• [Problem to solve] Restate each of the lines given below, word for word.

• [Dataset entries]
* Begin *

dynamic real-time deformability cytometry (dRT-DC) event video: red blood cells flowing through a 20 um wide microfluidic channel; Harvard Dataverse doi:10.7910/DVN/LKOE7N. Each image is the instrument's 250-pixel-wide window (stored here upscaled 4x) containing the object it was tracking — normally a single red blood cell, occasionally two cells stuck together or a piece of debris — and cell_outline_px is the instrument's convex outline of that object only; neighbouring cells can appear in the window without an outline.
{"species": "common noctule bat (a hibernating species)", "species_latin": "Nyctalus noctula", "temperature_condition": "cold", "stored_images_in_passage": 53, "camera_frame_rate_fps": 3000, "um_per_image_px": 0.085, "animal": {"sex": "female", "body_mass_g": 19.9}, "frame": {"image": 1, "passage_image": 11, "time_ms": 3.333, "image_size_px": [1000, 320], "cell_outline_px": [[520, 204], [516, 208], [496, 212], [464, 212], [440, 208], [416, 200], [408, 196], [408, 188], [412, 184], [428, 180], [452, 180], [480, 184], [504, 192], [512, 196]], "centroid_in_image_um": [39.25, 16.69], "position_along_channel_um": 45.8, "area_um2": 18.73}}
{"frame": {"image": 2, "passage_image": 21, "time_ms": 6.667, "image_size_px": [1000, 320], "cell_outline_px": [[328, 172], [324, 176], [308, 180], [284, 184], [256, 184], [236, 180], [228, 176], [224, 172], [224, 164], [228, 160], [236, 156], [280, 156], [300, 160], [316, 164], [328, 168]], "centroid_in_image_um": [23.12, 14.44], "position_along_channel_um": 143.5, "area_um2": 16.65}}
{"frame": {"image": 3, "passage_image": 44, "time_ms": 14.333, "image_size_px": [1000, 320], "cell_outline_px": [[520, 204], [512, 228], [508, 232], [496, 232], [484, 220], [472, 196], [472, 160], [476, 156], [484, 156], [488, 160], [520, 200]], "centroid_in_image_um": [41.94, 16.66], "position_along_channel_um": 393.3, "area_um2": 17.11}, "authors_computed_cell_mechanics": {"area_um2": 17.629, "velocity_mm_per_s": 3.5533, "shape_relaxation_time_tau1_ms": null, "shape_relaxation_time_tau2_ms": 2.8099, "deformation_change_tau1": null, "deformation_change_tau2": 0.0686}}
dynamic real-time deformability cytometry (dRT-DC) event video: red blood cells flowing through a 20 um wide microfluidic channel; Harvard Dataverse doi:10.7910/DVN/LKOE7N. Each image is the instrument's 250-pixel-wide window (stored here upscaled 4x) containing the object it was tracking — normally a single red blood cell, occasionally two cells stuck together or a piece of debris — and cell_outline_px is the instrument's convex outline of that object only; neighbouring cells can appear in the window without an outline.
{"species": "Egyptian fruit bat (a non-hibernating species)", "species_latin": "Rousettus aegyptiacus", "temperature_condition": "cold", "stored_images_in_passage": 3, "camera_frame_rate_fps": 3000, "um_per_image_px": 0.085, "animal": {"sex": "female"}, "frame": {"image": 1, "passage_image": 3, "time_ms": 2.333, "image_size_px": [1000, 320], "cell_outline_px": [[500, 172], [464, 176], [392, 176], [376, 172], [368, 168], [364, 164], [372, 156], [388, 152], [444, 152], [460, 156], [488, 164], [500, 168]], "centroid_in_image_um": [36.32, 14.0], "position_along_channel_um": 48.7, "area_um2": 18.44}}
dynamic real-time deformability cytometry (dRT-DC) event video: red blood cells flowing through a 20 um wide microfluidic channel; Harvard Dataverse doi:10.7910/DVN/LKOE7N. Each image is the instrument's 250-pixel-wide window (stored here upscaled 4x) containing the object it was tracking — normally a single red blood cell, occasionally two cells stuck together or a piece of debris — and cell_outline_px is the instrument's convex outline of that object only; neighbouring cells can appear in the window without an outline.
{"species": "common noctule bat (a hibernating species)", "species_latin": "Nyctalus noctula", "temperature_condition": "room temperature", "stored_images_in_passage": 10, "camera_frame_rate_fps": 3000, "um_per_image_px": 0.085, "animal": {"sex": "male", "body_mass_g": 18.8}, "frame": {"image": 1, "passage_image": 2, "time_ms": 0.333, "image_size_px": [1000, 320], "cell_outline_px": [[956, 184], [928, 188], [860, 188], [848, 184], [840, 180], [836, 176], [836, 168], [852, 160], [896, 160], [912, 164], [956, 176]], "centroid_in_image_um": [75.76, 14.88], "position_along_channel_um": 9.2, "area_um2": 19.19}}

* End *

• [Answer to the task]
dynamic real-time deformability cytometry (dRT-DC) event video: red blood cells flowing through a 20 um wide microfluidic channel; Harvard Dataverse doi:10.7910/DVN/LKOE7N. Each image is the instrument's 250-pixel-wide window (stored here upscaled 4x) containing the object it was tracking — normally a single red blood cell, occasionally two cells stuck together or a piece of debris — and cell_outline_px is the instrument's convex outline of that object only; neighbouring cells can appear in the window without an outline.
{"species": "common noctule bat (a hibernating species)", "species_latin": "Nyctalus noctula", "temperature_condition": "cold", "stored_images_in_passage": 53, "camera_frame_rate_fps": 3000, "um_per_image_px": 0.085, "animal": {"sex": "female", "body_mass_g": 19.9}, "frame": {"image": 1, "passage_image": 11, "time_ms": 3.333, "image_size_px": [1000, 320], "cell_outline_px": [[520, 204], [516, 208], [496, 212], [464, 212], [440, 208], [416, 200], [408, 196], [408, 188], [412, 184], [428, 180], [452, 180], [480, 184], [504, 192], [512, 196]], "centroid_in_image_um": [39.25, 16.69], "position_along_channel_um": 45.8, "area_um2": 18.73}}
{"frame": {"image": 2, "passage_image": 21, "time_ms": 6.667, "image_size_px": [1000, 320], "cell_outline_px": [[328, 172], [324, 176], [308, 180], [284, 184], [256, 184], [236, 180], [228, 176], [224, 172], [224, 164], [228, 160], [236, 156], [280, 156], [300, 160], [316, 164], [328, 168]], "centroid_in_image_um": [23.12, 14.44], "position_along_channel_um": 143.5, "area_um2": 16.65}}
{"frame": {"image": 3, "passage_image": 44, "time_ms": 14.333, "image_size_px": [1000, 320], "cell_outline_px": [[520, 204], [512, 228], [508, 232], [496, 232], [484, 220], [472, 196], [472, 160], [476, 156], [484, 156], [488, 160], [520, 200]], "centroid_in_image_um": [41.94, 16.66], "position_along_channel_um": 393.3, "area_um2": 17.11}, "authors_computed_cell_mechanics": {"area_um2": 17.629, "velocity_mm_per_s": 3.5533, "shape_relaxation_time_tau1_ms": null, "shape_relaxation_time_tau2_ms": 2.8099, "deformation_change_tau1": null, "deformation_change_tau2": 0.0686}}
dynamic real-time deformability cytometry (dRT-DC) event video: red blood cells flowing through a 20 um wide microfluidic channel; Harvard Dataverse doi:10.7910/DVN/LKOE7N. Each image is the instrument's 250-pixel-wide window (stored here upscaled 4x) containing the object it was tracking — normally a single red blood cell, occasionally two cells stuck together or a piece of debris — and cell_outline_px is the instrument's convex outline of that object only; neighbouring cells can appear in the window without an outline.
{"species": "Egyptian fruit bat (a non-hibernating species)", "species_latin": "Rousettus aegyptiacus", "temperature_condition": "cold", "stored_images_in_passage": 3, "camera_frame_rate_fps": 3000, "um_per_image_px": 0.085, "animal": {"sex": "female"}, "frame": {"image": 1, "passage_image": 3, "time_ms": 2.333, "image_size_px": [1000, 320], "cell_outline_px": [[500, 172], [464, 176], [392, 176], [376, 172], [368, 168], [364, 164], [372, 156], [388, 152], [444, 152], [460, 156], [488, 164], [500, 168]], "centroid_in_image_um": [36.32, 14.0], "position_along_channel_um": 48.7, "area_um2": 18.44}}
dynamic real-time deformability cytometry (dRT-DC) event video: red blood cells flowing through a 20 um wide microfluidic channel; Harvard Dataverse doi:10.7910/DVN/LKOE7N. Each image is the instrument's 250-pixel-wide window (stored here upscaled 4x) containing the object it was tracking — normally a single red blood cell, occasionally two cells stuck together or a piece of debris — and cell_outline_px is the instrument's convex outline of that object only; neighbouring cells can appear in the window without an outline.
{"species": "common noctule bat (a hibernating species)", "species_latin": "Nyctalus noctula", "temperature_condition": "room temperature", "stored_images_in_passage": 10, "camera_frame_rate_fps": 3000, "um_per_image_px": 0.085, "animal": {"sex": "male", "body_mass_g": 18.8}, "frame": {"image": 1, "passage_image": 2, "time_ms": 0.333, "image_size_px": [1000, 320], "cell_outline_px": [[956, 184], [928, 188], [860, 188], [848, 184], [840, 180], [836, 176], [836, 168], [852, 160], [896, 160], [912, 164], [956, 176]], "centroid_in_image_um": [75.76, 14.88], "position_along_channel_um": 9.2, "area_um2": 19.19}}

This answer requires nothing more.